The SGR for Physician Payment — An Indispensable Abomination
Henry J. Aaron, Ph.D.
Congress has just extended the life of the sustainable growth rate (SGR) — the formula that Medicare uses to calculate physicians’ fees — for 6 more months. The SGR was enacted in 1998 to hold down the growth of these fees. It replaced a formula with the same objective that wasn’t working. It ties the annual growth of Medicare fees to growth of the real gross domestic product, Medicare caseloads, and practice costs. But it ignores the principal reason that health care spending outpaces income growth: the increasing number and complexity of medical interventions. The SGR purports to control total spending on physician services, but it controls only prices, even though spending is the product of the price and the number and intensity of services.

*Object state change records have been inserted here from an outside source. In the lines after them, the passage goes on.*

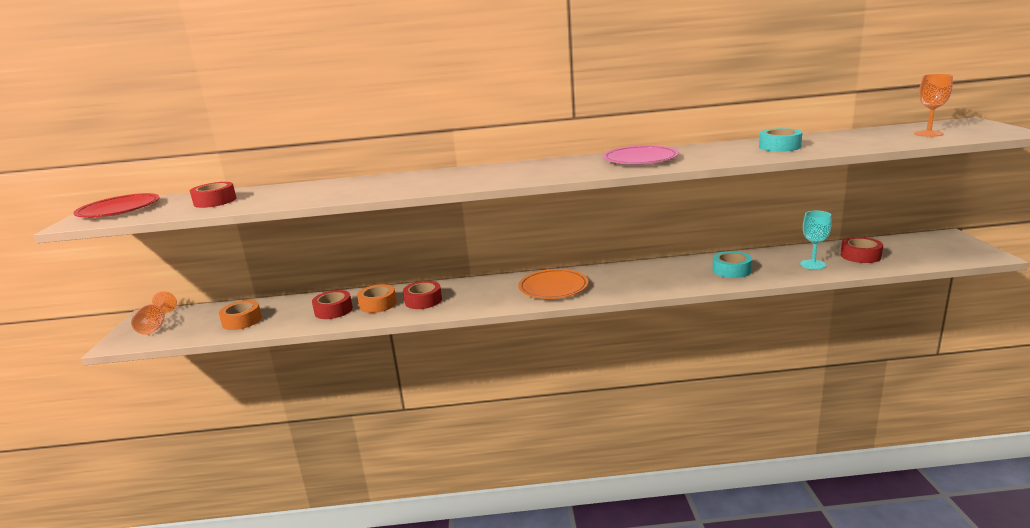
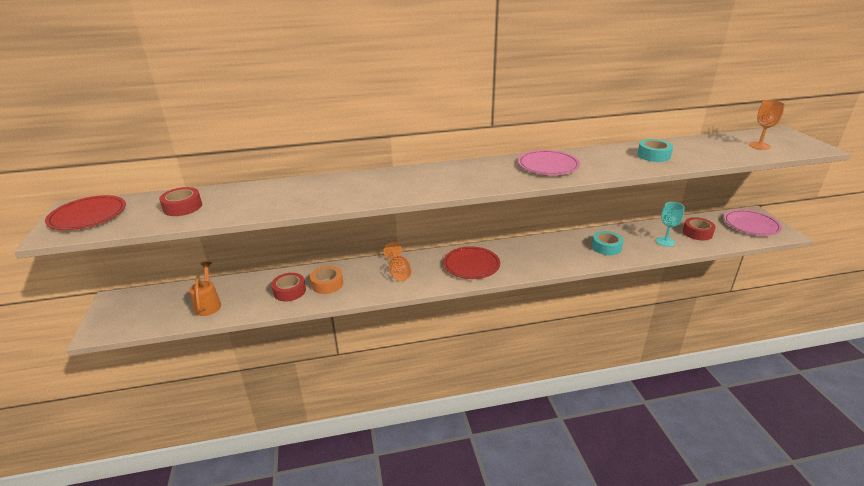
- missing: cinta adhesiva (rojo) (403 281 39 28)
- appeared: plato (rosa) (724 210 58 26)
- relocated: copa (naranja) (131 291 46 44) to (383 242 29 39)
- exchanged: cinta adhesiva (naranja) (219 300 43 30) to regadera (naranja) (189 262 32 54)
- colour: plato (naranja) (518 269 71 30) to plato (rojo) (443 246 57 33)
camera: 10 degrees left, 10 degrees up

According to the formula, the more the number and intensity of services grow in one year, the more prices must be cut in the next. To make matters worse, the formula calls for any excess of cumulative spending since the formula was enacted in 1998 to be made up as well. Thus, the implied price cuts can be large, and they grow if cuts are deferred. In 2010, the implied fee cut was 21%, with further annual cuts of around 5% in several succeeding years. Rather than cut fees, Congress has just suspended the application of the SGR formula and boosted fees by 2.2% effective June 1, 2010. As in years past, however, Congress left the formula on the books and promised to cut fees later.